Tra chi si è visto penalizzato dalla svolta, alcuni hanno deciso di spostare il terreno di casa a Mestre pur di continuare a giocare e altri hanno virato sul campionato di calcio a otto. C’è però chi non ha intenzione di cedere: è la Stella Rossa Venezia, realtà nata nel 2011 con base al Lido di Venezia. “Vogliamo tenere il punto, se questa è la decisione non giochiamo”, racconta a ilfattoquotidiano.it Tommaso Vianello, capitano della Srv. “Abbiamo più volte dato disponibilità a giocare qualche partita in campo neutro per venire incontro alle squadre più in difficoltà, ma non possiamo accettare che si taglino fuori del tutto i campi veneziani”. “Per noi lo sport è socialità e aggregazione – continua Vianello – Non si può accettare che tutto questo a Venezia non sia possibile”. Polisportiva (oltre al calcio ci sono basket e pallavolo) dallo spirito ribelle, la Stella Rossa Venezia è per dna radicata in laguna. Città dove, “fino a non molti anni fa, si giocava a pallone in ogni campo”. Inteso non come campo sportivo, ma proprio come campo, che a Venezia indica l’equivalente della piazza.

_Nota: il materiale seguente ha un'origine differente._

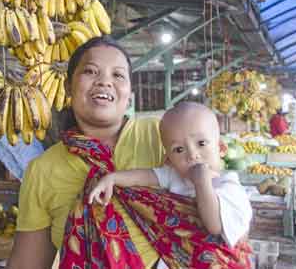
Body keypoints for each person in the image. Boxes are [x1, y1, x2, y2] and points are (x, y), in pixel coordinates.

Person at [7, 36, 251, 269]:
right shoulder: (43, 169)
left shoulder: (165, 135)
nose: (104, 81)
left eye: (118, 75)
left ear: (129, 95)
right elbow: (27, 263)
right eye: (90, 71)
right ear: (68, 87)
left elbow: (222, 200)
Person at [88, 102, 252, 269]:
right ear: (169, 161)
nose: (192, 155)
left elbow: (215, 226)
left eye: (201, 143)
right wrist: (113, 178)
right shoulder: (175, 176)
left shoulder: (229, 187)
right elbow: (143, 176)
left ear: (221, 148)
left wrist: (201, 183)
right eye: (179, 150)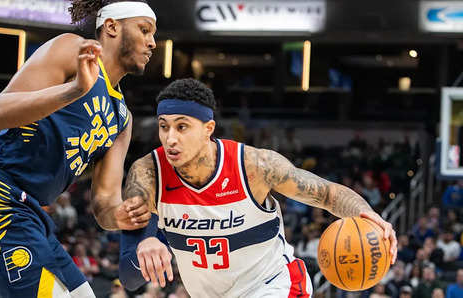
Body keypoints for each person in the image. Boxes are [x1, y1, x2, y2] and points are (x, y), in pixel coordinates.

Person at [0, 0, 156, 298]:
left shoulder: (122, 118)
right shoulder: (71, 49)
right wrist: (73, 91)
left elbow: (103, 202)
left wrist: (121, 214)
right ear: (112, 27)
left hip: (31, 214)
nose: (152, 43)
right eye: (144, 30)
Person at [118, 79, 398, 297]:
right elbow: (128, 276)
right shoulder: (148, 172)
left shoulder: (255, 166)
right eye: (164, 127)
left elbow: (329, 194)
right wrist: (146, 240)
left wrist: (366, 213)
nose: (170, 139)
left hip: (274, 286)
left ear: (208, 129)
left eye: (182, 127)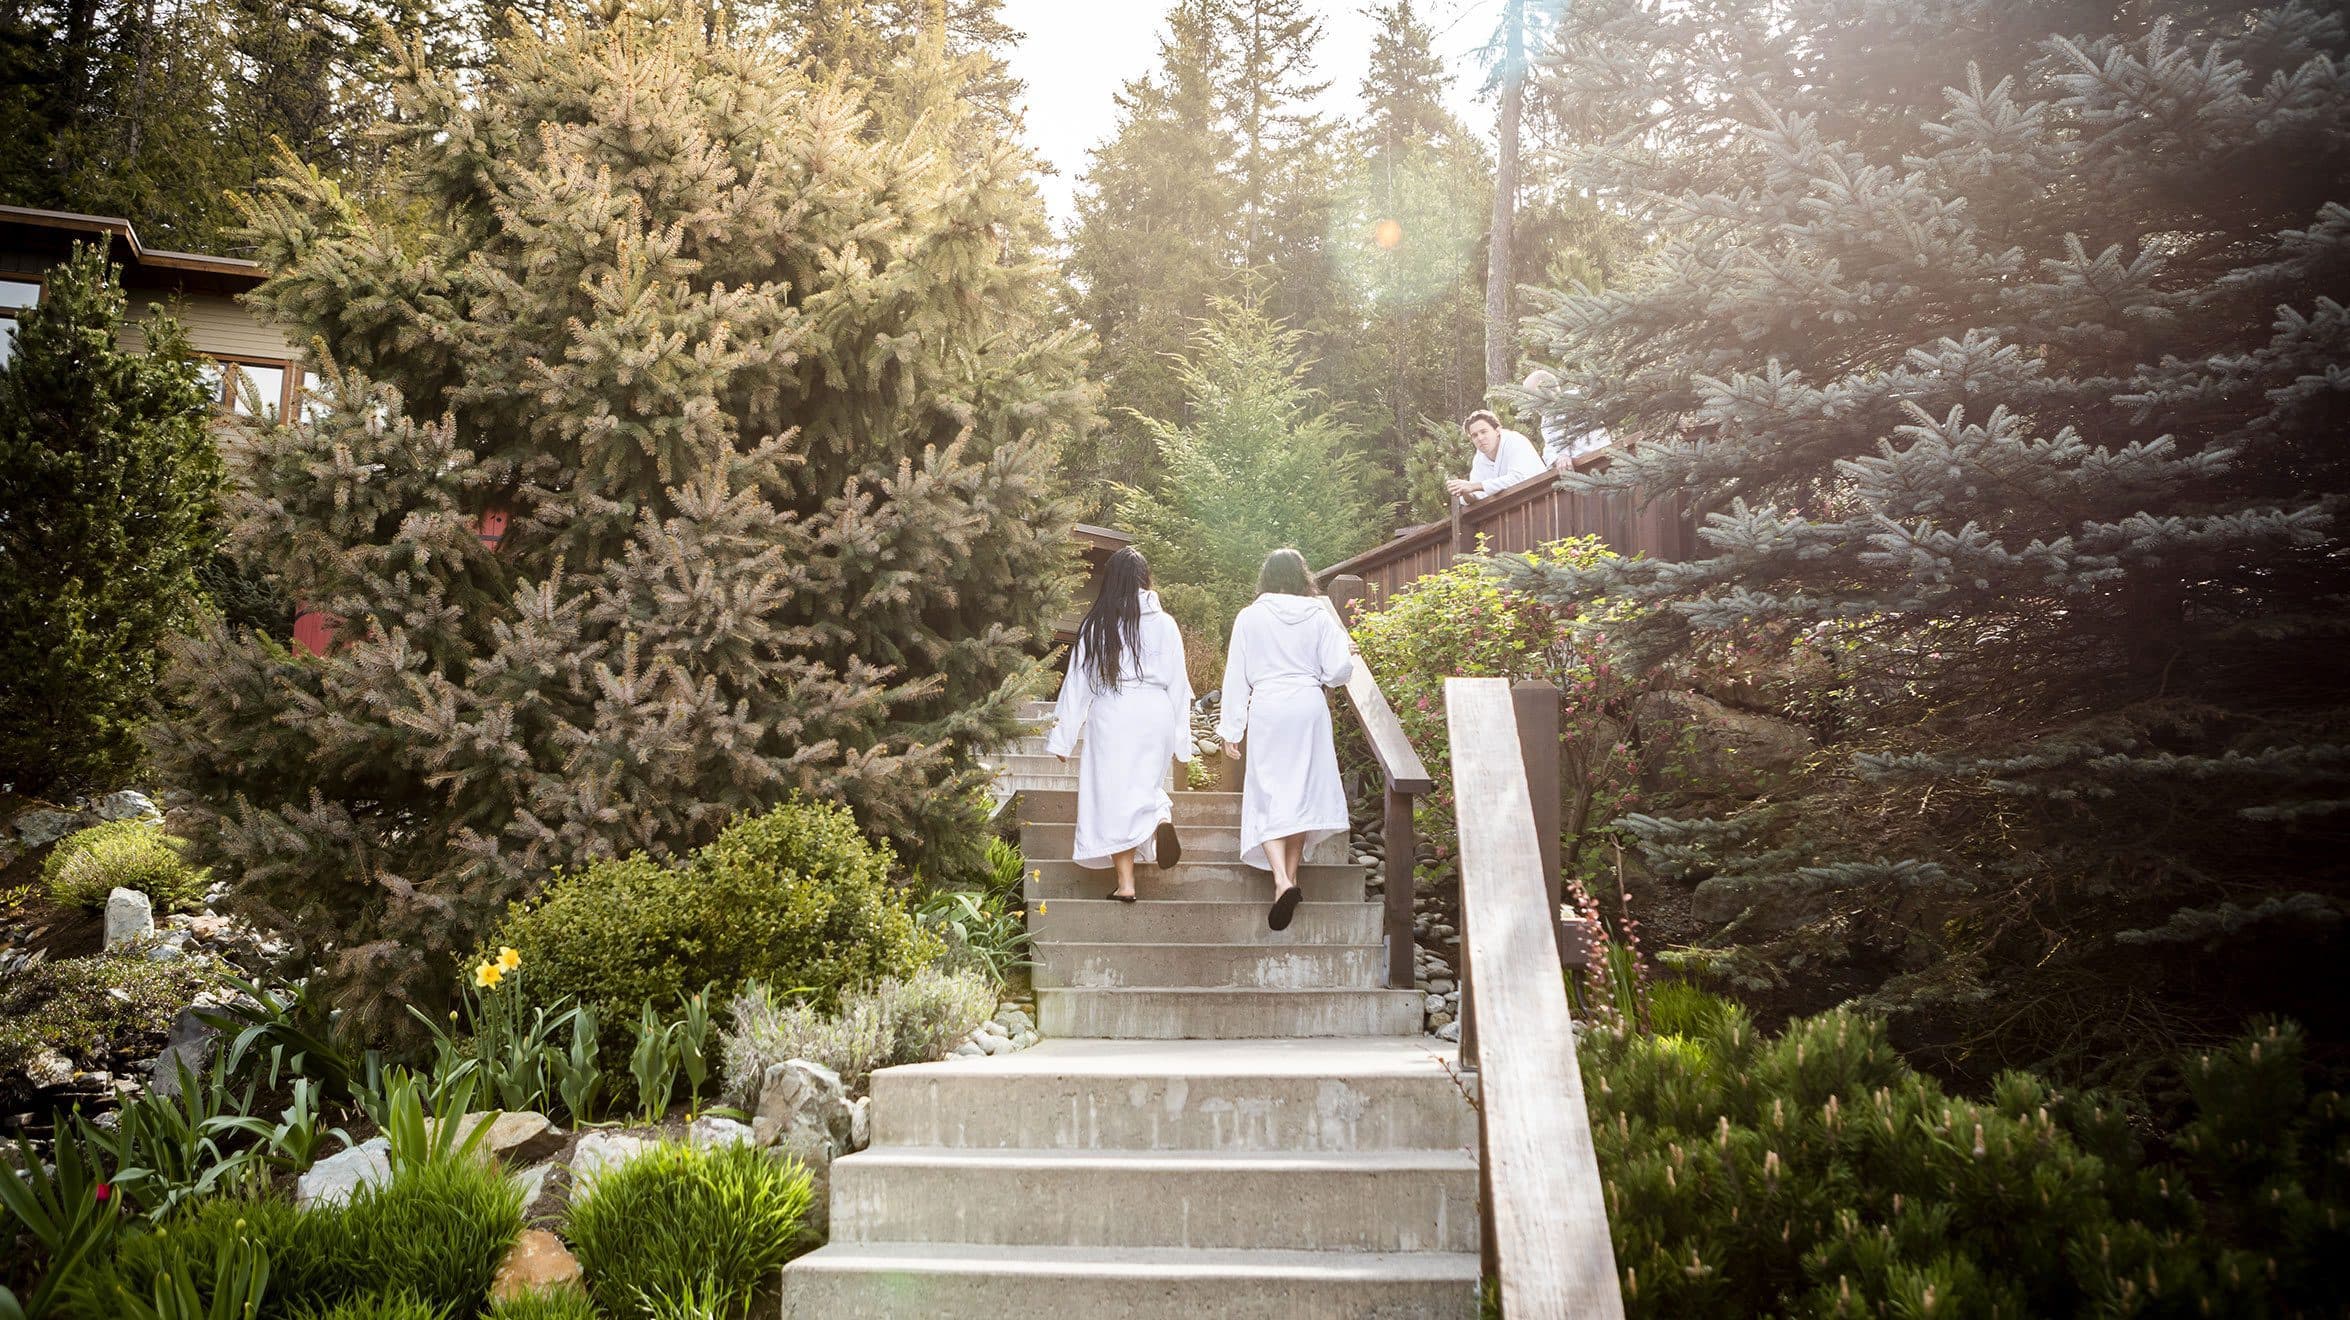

Il problema degli spazi sportivi in laguna, d’altronde, è ben conosciuto dai veneziani. In un quadro generale sempre più desolante per la Città storica, scesa sotto quota 50mila abitanti poche settimane fa: dalla carenza di medici ai rifiuti di magistrati e personale amministrativo a trasferirsi a Venezia, considerata “città disagiata”. Per non parlare delle difficoltà delle isole, dove a volte si fatica a formare classi scolastiche. In questo quadro, la reazione del capitano della Stella Rossa alla decisione della Lega Calcio, neanche a dirlo, è stata di “rabbia”. “Se togliamo anche lo sport significa che a Venezia resta ben poco”, è l’amara constatazione di Vianello, che lancia un appello a metà tra la proposta e la provocazione. “Vorremmo organizzare un torneo con le squadre che vorranno anche solo una volta all’anno venire al Lido: ci rivolgiamo alle realtà italiane del calcio popolare, in primis i fiorentini del Centro Storico Lebowski. Ma non solo: anche le squadre di Terza Categoria o di altri campionati sono ben accette”. Dalla città-museo il grido di dolore è stato lanciato. Chissà se verrà raccolto efficacemente.